Eğitim-Sen’den toplu sözleşme çağrısı
Eğitim-Sen Kocaeli 2Nolu Şubesi Başkanı Sinan Kaya yaptığı basın açıklamasında 2026-2027 yıllarını kapsayacak 8. Dönem kamu toplu sözleşme süreci takvimi ağustos ayında başlayacağını belirterek, “Toplu sözleşme süreci, iktidarın belirlediği dar çerçevelere sıkıştırılamaz” dedi.
Eğitim-Sen Kocaeli 2Nolu Şubesi’ne üye öğretmenler ile Emekliler Dayanışma Sendikası üyeleri ile TMMOB Makine Mühendisleri Odası Kocaeli Şubesi Gebze İlçe Temsilciliği’ne üye mühendisler bu akşam Gebze Kent Meydanı’nda basın açıklaması gerçekleştirdiler. Basın açıklamasını Eğitim-Sen Kocaeli 2Nolu Şubesi Başkanı Sinan Kaya yaparak, “2026-2027 yıllarını kapsayacak 8. Dönem kamu toplu sözleşme süreci takvimi ağustos ayında başlayacaktır. Bugüne kadar yedi dönem boyunca sürdürülen sözleşme görüşmeleri, kamu emekçileri açısından büyük hayal kırıklıklarıyla sonuçlanmış; özellikle eğitim ve bilim emekçilerinin temel talepleri sistemli biçimde görmezden gelinmiştir. Toplu sözleşmeler, maaş zammına indirgenmiş; demokratik, sosyal ve özlük haklarımız sürekli ötelenmiş, eğitim emekçilerinin sesi kesilmeye çalışılmış, susturulmak istenmiştir.
“İtibar kaybı yaşamakta”
OECD ülkeleri arasında en düşük gelir seviyesine sahip eğitim ve
bilim emekçileri olarak, mesleğimiz tarihsel itibar kaybı
yaşamaktadır. Bir milyonu aşkın öğretmen, akademisyen, hizmetli,
memur ve teknik personel borç batağında, ek iş yaparak yaşam
mücadelesi verirken; iktidar, kamu emekçilerinin taleplerini mali
disiplin kılıfıyla sınırlı bir alana sıkıştırmayı sürdürmektedir.

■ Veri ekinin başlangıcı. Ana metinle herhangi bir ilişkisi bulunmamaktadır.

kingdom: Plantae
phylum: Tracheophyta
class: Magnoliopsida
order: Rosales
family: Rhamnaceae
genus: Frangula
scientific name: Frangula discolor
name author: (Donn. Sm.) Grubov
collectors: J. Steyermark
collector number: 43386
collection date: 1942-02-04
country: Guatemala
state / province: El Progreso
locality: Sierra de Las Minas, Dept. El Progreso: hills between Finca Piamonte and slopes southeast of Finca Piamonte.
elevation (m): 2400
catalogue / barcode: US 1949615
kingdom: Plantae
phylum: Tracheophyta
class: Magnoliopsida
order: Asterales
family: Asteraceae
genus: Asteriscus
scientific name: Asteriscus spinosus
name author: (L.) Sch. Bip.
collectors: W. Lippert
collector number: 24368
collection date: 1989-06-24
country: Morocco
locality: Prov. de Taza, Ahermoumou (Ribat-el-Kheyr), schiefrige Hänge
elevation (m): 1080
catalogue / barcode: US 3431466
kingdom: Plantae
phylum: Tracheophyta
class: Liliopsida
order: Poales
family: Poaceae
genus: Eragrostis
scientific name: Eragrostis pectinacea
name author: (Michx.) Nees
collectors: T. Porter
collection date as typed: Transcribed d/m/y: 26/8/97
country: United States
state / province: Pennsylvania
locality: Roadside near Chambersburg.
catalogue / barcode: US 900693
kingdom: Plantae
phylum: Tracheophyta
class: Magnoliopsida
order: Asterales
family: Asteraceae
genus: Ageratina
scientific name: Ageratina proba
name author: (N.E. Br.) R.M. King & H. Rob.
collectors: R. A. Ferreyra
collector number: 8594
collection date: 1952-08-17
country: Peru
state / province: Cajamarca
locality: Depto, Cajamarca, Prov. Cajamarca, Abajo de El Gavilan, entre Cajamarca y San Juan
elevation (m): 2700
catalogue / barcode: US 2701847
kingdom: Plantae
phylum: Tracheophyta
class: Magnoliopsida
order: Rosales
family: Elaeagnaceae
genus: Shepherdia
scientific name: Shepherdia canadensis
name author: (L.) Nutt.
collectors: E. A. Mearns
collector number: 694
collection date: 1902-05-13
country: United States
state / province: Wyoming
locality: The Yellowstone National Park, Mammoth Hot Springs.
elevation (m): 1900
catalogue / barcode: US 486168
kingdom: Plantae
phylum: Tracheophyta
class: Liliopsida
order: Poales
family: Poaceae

Eğitim hizmetinin sürekliliğini sağlayan bizler, insanca bir yaşam
sürmek istiyoruz. Bu yalnızca bizim değil, nitelikli kamusal eğitim
hakkının da bir gereğidir. Artan enflasyon, gelir dağılımındaki
adaletsizlik ve çalışma yaşamındaki esnekleşme, kamu emekçilerini
güvencesizlik, yoksulluk ve gelecek kaygısı içine hapsetmektedir.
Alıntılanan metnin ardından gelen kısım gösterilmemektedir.